Introduction
Cancer patients are at an 17.9% increased risk for severe SARS-CoV-2 due to their immunocompromised status. While patients with active cancer had worse outcomes, those in remission had an increased risk for severe disease compared to COVID-19 patients without malignancy. Given that the intricate relationship between cancer and severe COVID-19 remains elusive, we developed a model to explain the pathogenesis and interplay between the two conditions and explain the efficacy of a promising cell therapy against severe SARS-CoV-2 with clinical support.
Methods
Severe SARS-CoV-2 causes multi-organ injury and dysfunction through IL-6-mediated inflammation and hypoxic-induced metabolic changes leading to increased IL-6 production and apoptosis. This mechanism exacerbates the severity of Diffuse Large B Cell Lymphomas (DLBCL) by capitalizing on IL-6’s dual role as a growth factor and negative prognostic marker, intensifying disease progression via STAT3 signaling.
Results
In this model, co-occurence with severe SARS-CoV-2 and DLBCL induces a pro-inflammatory state with enhanced IL-6 secretion. This synergy increases cytokine production fostering greater systemic injury as compared to either alone.

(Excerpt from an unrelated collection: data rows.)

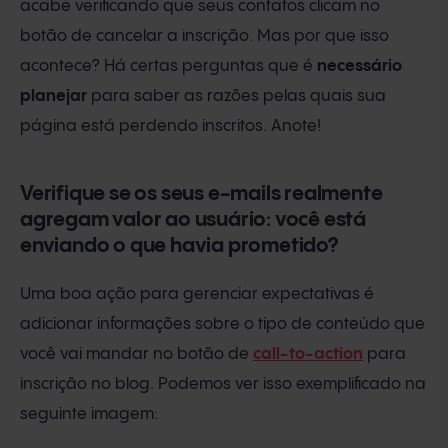
acabe verificando que seus contatos clicam no
botão de cancelar a inscrição. Mas por que isso
acontece? Há certas perguntas que é
necessário
planejar
para saber as razões pelas quais sua
página está perdendo inscritos. Anote!
Verifique se os seus e-mails realmente
agregam valor ao usuário: você está
enviando o que havia prometido?
Uma boa ação para gerenciar expectativas é
adicionar informações sobre o tipo de conteúdo que
você vai mandar no botão de
call-to-action
para
inscrição no blog. Podemos ver isso exemplificado na
seguinte imagem: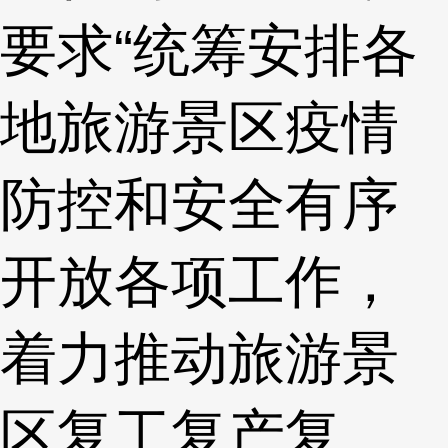
要求“统筹安排各
地旅游景区疫情
防控和安全有序
开放各项工作，
着力推动旅游景
区复工复产复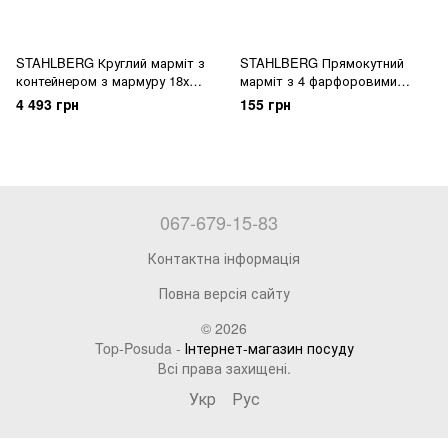
STAHLBERG Круглий марміт з
STAHLBERG Прямокутний
контейнером з мармуру 18х9
марміт з 4 фарфоровими
см із сталевою конструкцією
контейнерами 52х41, 2х16, 7см
4 493 грн
155 грн
металевий 5761-S GIPFEL
(хромована сталь) прозорий/
білий 5870-S GIPFEL
067-679-15-83
Контактна інформація
Повна версія сайту
© 2026
Top-Posuda -
Інтернет-магазин посуду
Всі права захищені.
Укр
Рус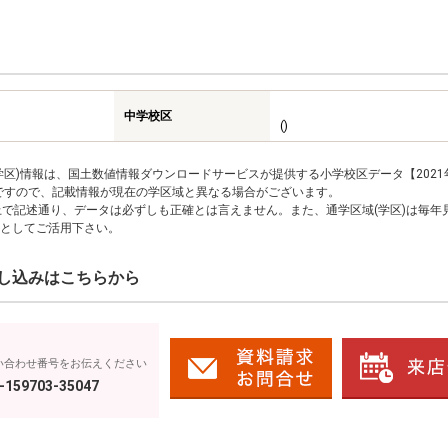
中学校区
()
区)情報は、国土数値情報ダウンロードサービスが提供する小学校区データ【2021
のですので、記載情報が現在の学区域と異なる場合がございます。
上で記述通り、データは必ずしも正確とは言えません。また、通学区域(学区)は毎年
としてご活用下さい。
し込みはこちらから
い合わせ番号をお伝えください
-159703-35047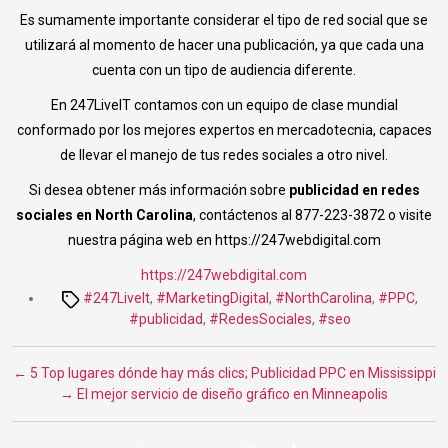
Es sumamente importante considerar el tipo de red social que se
utilizará al momento de hacer una publicación, ya que cada una
cuenta con un tipo de audiencia diferente.
En 247LiveIT contamos con un equipo de clase mundial
conformado por los mejores expertos en mercadotecnia, capaces
de llevar el manejo de tus redes sociales a otro nivel.
Si desea obtener más información sobre
publicidad en redes
sociales en North Carolina
, contáctenos al 877-223-3872 o visite
nuestra página web en https://247webdigital.com
https://247webdigital.com
Tags
#247LiveIt
,
#MarketingDigital
,
#NorthCarolina
,
#PPC
,
#publicidad
,
#RedesSociales
,
#seo
←
5 Top lugares dónde hay más clics; Publicidad PPC en Mississippi
→
El mejor servicio de diseño gráfico en Minneapolis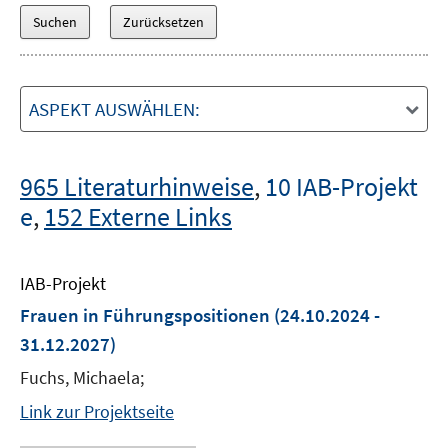
ASPEKT AUSWÄHLEN:
965 Literaturhinweise
,
10 IAB-Projekt
e
,
152 Externe Links
IAB-Projekt
Frauen in Führungspositionen
(24.10.2024 -
31.12.2027)
Fuchs, Michaela;
Link zur Projektseite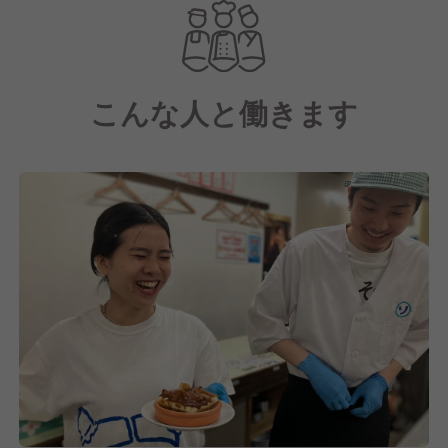
▼∴▼∴▼∴▼∴▼∴▼∴▼∴▼∴▼∴▼∴▼∴▼
【アピールポイント】
◎創業36年目を迎える安定企業！
こんな人と働きます
◎実績のあるブランドの事業拡大に携われる！
◎本部としてのキャリアも歩める
◎充実した研修制度あり！
◎裁量権が有り、企画立案の機会多数！
『スタンドそのだ』は、
東京・大阪に店舗を展開する、
全国で急増中の『スタンド酒場』の
火付け役として知られる人気ブランドです。
当社は創業36年目を迎える安定企業でありながら、
常に新しい挑戦を続けています。
『スタンドそのだ』は、「一人飲み」という
言葉を世に広めたスタンド酒場の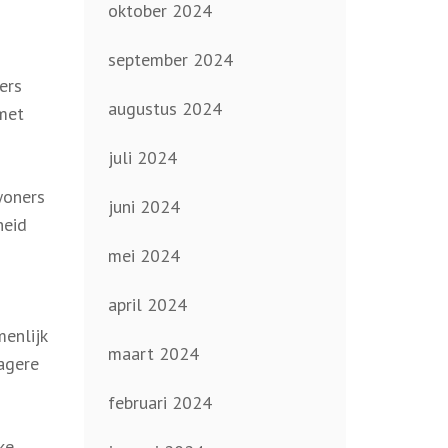
oktober 2024
september 2024
ers
augustus 2024
 met
juli 2024
woners
juni 2024
heid
mei 2024
april 2024
enlijk
maart 2024
lagere
februari 2024
ke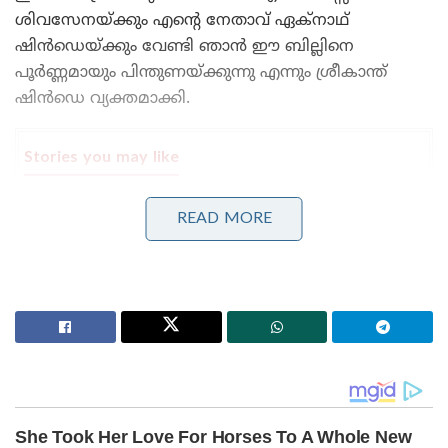
ശിവസേനയ്ക്കും എന്റെ നേതാവ് ഏക്‌നാഥ്
ഷിൻഡെയ്ക്കും വേണ്ടി ഞാൻ ഈ ബില്ലിനെ
പൂർണ്ണമായും പിന്തുണയ്ക്കുന്നു എന്നും ശ്രീകാന്ത്
ഷിൻഡെ വ്യക്തമാക്കി.
Stories you may like
മാർവൽ വരെ കോപ്പിയടിച്ച പ്രകൃതിയുടെ
READ MORE
അത്ഭുതം;സ്റ്റീലിനേക്കാൾ 5 ഇരട്ടി ബലമുള്ള
വലകൾ;ചിലന്തി
‘ഹമാസ് മോഡലിൽ കശ്മീരിൽ ഭീകരാക്രമണത്തിന്
പാക് ഐ.എസ്.ഐ നീക്കം!’: തുർക്കി പിസ്റ്റളുകളും
ഓൺലൈൻ ബ്രെയിൻവാഷിംഗും
“ഇത് ചരിത്രപരവും പ്രധാനപ്പെട്ടതുമായ ഒരു
ദിവസമാണ്. ആദ്യം ആർട്ടിക്കിൾ 370, പിന്നീട്
മുത്തലാഖ്, സിഎഎ, ഇപ്പോൾ ന്യൂനപക്ഷ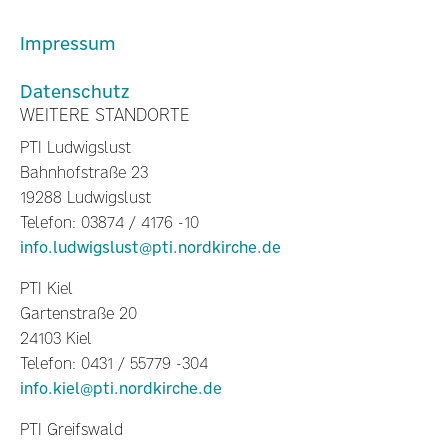
Impressum
Datenschutz
WEITERE STANDORTE
PTI Ludwigslust
Bahnhofstraße 23
19288 Ludwigslust
Telefon: 03874 / 4176 -10
info.ludwigslust@pti.nordkirche.de
PTI Kiel
Gartenstraße 20
24103 Kiel
Telefon: 0431 / 55779 -304
info.kiel@pti.nordkirche.de
PTI Greifswald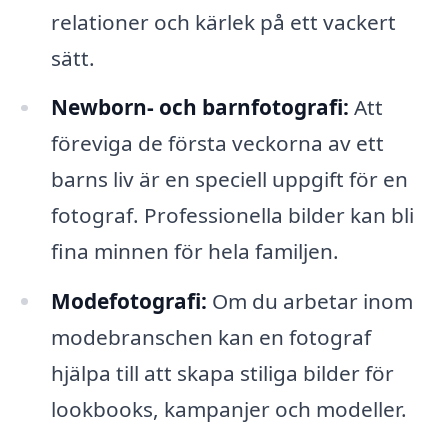
relationer och kärlek på ett vackert
sätt.
Newborn- och barnfotografi:
Att
föreviga de första veckorna av ett
barns liv är en speciell uppgift för en
fotograf. Professionella bilder kan bli
fina minnen för hela familjen.
Modefotografi:
Om du arbetar inom
modebranschen kan en fotograf
hjälpa till att skapa stiliga bilder för
lookbooks, kampanjer och modeller.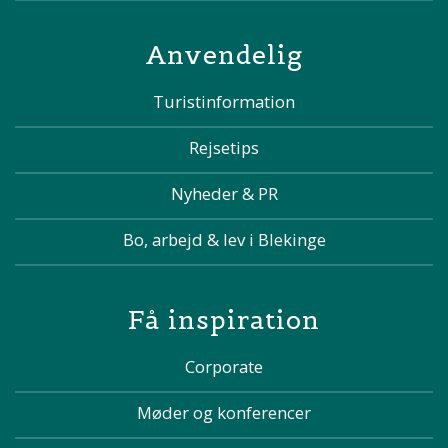
Anvendelig
Turistinformation
Rejsetips
Nyheder & PR
Bo, arbejd & lev i Blekinge
Få inspiration
Corporate
Møder og konferencer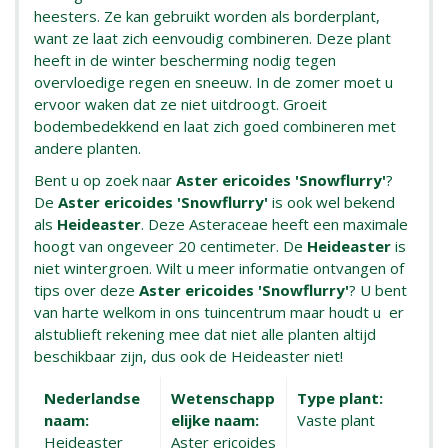
heesters. Ze kan gebruikt worden als borderplant,
want ze laat zich eenvoudig combineren. Deze plant
heeft in de winter bescherming nodig tegen
overvloedige regen en sneeuw. In de zomer moet u
ervoor waken dat ze niet uitdroogt. Groeit
bodembedekkend en laat zich goed combineren met
andere planten.
Bent u op zoek naar
Aster ericoides 'Snowflurry'
?
De
Aster ericoides 'Snowflurry'
is ook wel bekend
als
Heideaster
. Deze Asteraceae heeft een maximale
hoogt van ongeveer 20 centimeter. De
Heideaster
is
niet wintergroen. Wilt u meer informatie ontvangen of
tips over deze
Aster ericoides 'Snowflurry'
? U bent
van harte welkom in ons tuincentrum maar houdt u er
alstublieft rekening mee dat niet alle planten altijd
beschikbaar zijn, dus ook de Heideaster niet!
Nederlandse
Wetenschapp
Type plant:
naam:
elijke naam:
Vaste plant
Heideaster
Aster ericoides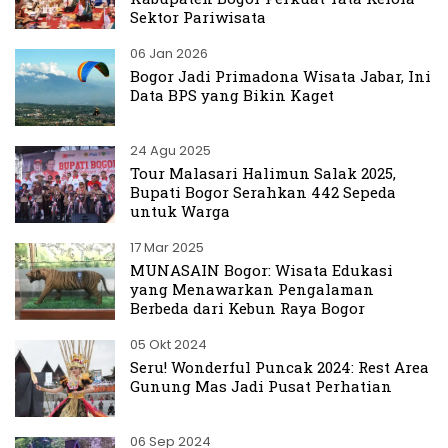
Sektor Pariwisata
06 Jan 2026
Bogor Jadi Primadona Wisata Jabar, Ini
Data BPS yang Bikin Kaget
24 Agu 2025
Tour Malasari Halimun Salak 2025,
Bupati Bogor Serahkan 442 Sepeda
untuk Warga
17 Mar 2025
MUNASAIN Bogor: Wisata Edukasi
yang Menawarkan Pengalaman
Berbeda dari Kebun Raya Bogor
05 Okt 2024
Seru! Wonderful Puncak 2024: Rest Area
Gunung Mas Jadi Pusat Perhatian
06 Sep 2024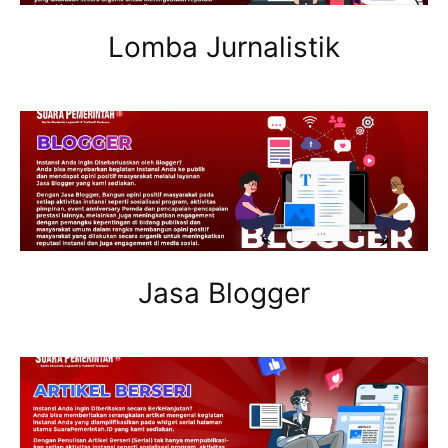
Lomba Jurnalistik
Jasa Blogger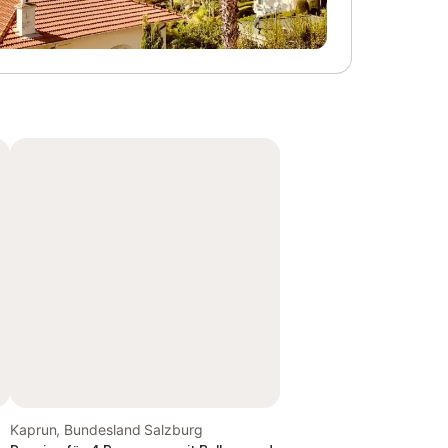
Kaprun, Bundesland Salzburg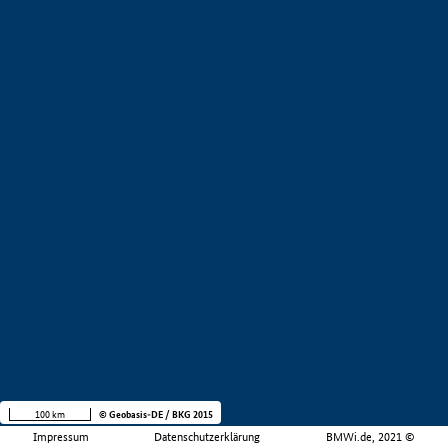
100 km
© Geobasis-DE / BKG 2015
Impressum
Datenschutzerklärung
BMWi.de, 2021 ©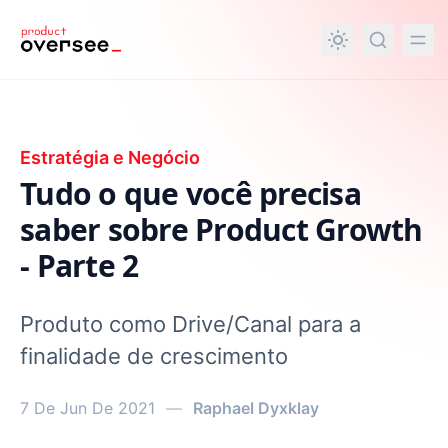
nteúdo principal
Estratégia e Negócio
Tudo o que você precisa
saber sobre Product Growth
- Parte 2
Produto como Drive/Canal para a
finalidade de crescimento
7 De Jun De 2021
—
Raphael Dyxklay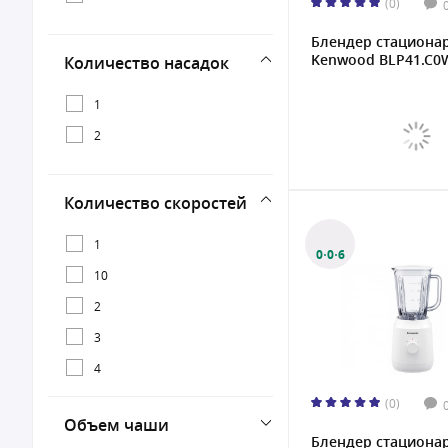
(0)
Блендер стациона
Kenwood BLP41.C0W
Количество насадок
1
2
Количество скоростей
1
0·0·6
10
2
3
4
(0)
Объем чаши
Блендер стациона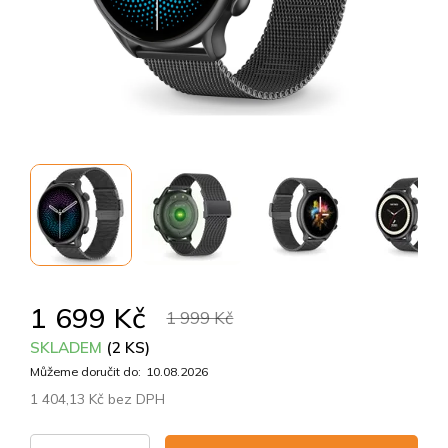
1 699 Kč
1 999 Kč
SKLADEM
(2 KS)
Můžeme doručit do:
10.08.2026
1 404,13 Kč bez DPH
Měrná
cena: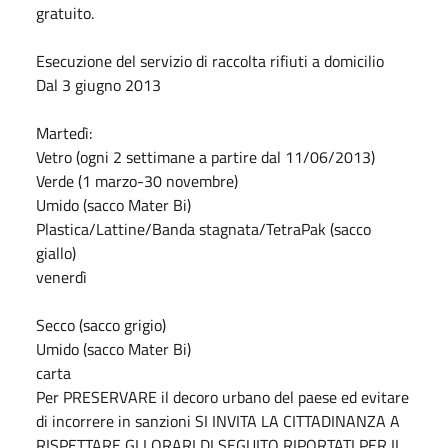
gratuito.
Esecuzione del servizio di raccolta rifiuti a domicilio
Dal 3 giugno 2013
Martedì:
Vetro (ogni 2 settimane a partire dal 11/06/2013)
Verde (1 marzo-30 novembre)
Umido (sacco Mater Bi)
Plastica/Lattine/Banda stagnata/TetraPak (sacco
giallo)
venerdì
Secco (sacco grigio)
Umido (sacco Mater Bi)
carta
Per PRESERVARE il decoro urbano del paese ed evitare
di incorrere in sanzioni SI INVITA LA CITTADINANZA A
RISPETTARE GLI ORARI DI SEGUITO RIPORTATI PER IL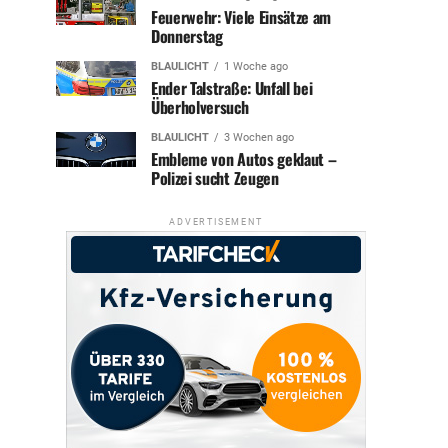
Feuerwehr: Viele Einsätze am
Donnerstag
BLAULICHT
1 Woche ago
Ender Talstraße: Unfall bei
Überholversuch
BLAULICHT
3 Wochen ago
Embleme von Autos geklaut –
Polizei sucht Zeugen
ADVERTISEMENT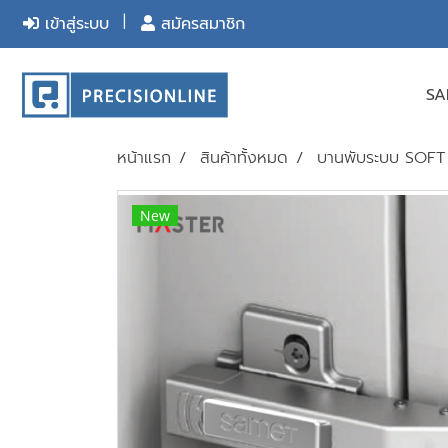
เข้าสู่ระบบ
สมัครสมาชิก
S
หน้าแรก
สินค้าทั้งหมด
บานพับระบบ SOF
New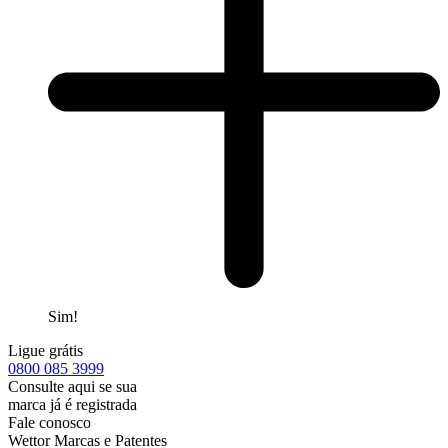
Sim!
Ligue grátis
0800
085 3999
Consulte aqui se sua
marca já é registrada
Fale conosco
Wettor Marcas e Patentes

Currently, there are limited effective therapeutic interventions against severe SARS-CoV-2 especially in the immunocompromised. Given the virus’s complex nature, single agents therapies have had limited efficacy in controlling viral replication and systemic inflammation. However, mesenchymal stem cells (MSCs), which possess regenerative, antiviral, and immunomodulatory properties, have demonstrated efficacy in clinical trials with a 91% overall survival and 100% survival in patients younger than 85 years old for over 6 months.
Conclusion
MSCs were found to be safe and well tolerated in patients with severe SARS-CoV-2, while demonstrating clinical efficacy and improved survival. Targeting disease pathogenesis at multiple steps within the pathway, while inhibiting viral replication and inflammation, MSCs are a promising therapy to thwart the virus’s heterogeneity and mutational adaptations. Given their limited drug interactions and side-effects, MSCs are a viable approach in those with malignancy to contain SARS-CoV-2 with limited interruptions to their treatment regimens.